Other columnists (and sometimes the very same one!) think that a senior with an income of $30,000 is "wealthy" and can afford to have their government benefits trimmed "for the greater good of the country" to fight the "debt problem".
Here is an example provided by Dean Baker in his Beat the Press blog:
Robert Sanuelson Redefines "Wealthy"I think the confusion can be explained. You are wealthy and "part of the problem" if you are in the bottom 90% of the population. You are not wealthy and need ever more "tax cuts" if you are in the top 1% of the population.
The Washington Post once ran a front page piece questioning whether people who earned $250,000 a year, President Obama's cutoff for his no tax hike pledge, were really rich. However, it also features Robert Samuelson on its opinion page telling readers that seniors with income of $30,000 a year are wealthy. I'm not kidding.
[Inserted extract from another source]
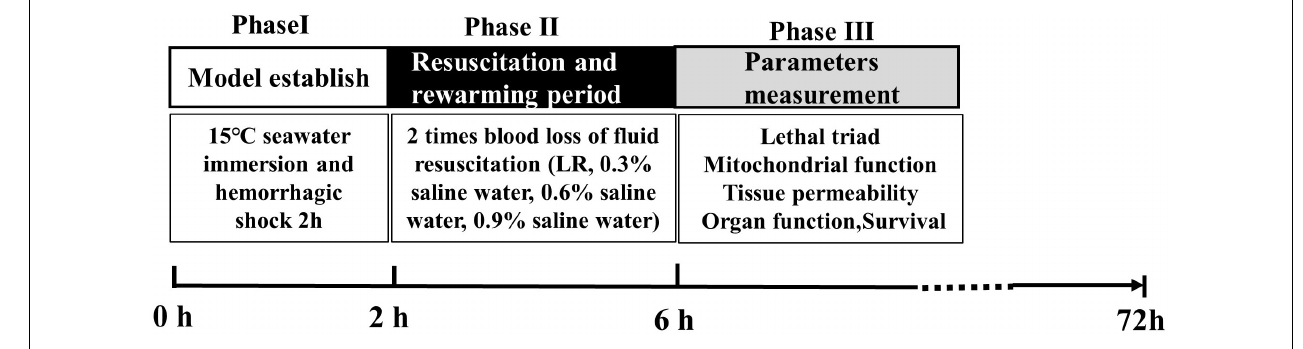
FIGURE 1 | Timeline of the experimental phases.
In a piece titled "Why Are We In This Debt Fix? It's the elderly stupid," Samuelson tells readers:"some elderly live hand-to-mouth; many more are comfortable, and some are wealthy. The Kaiser Family Foundation reports the following for Medicare beneficiaries in 2010: 25 percent had savings and retirement accounts averaging $207,000 or more."Let's see, we have retirees who have their Social Security checks, plus a stash of $207,000. If someone at age 62 were to take that $207,000 and buy an annuity this money would get them about $15,000 a year. Add in $14,000 from Social Security and they are living the good life on $29,000 a year. And remember, 75 percent of the elderly have less than this.
To be fair, many of the people with $207,000 in savings will be older than 62 so their money will go further, but it is hard to believe that anyone can think of this as a cutoff for being wealthy, or at least anyone other than Robert Samuelson and his colleagues at the Washington Post.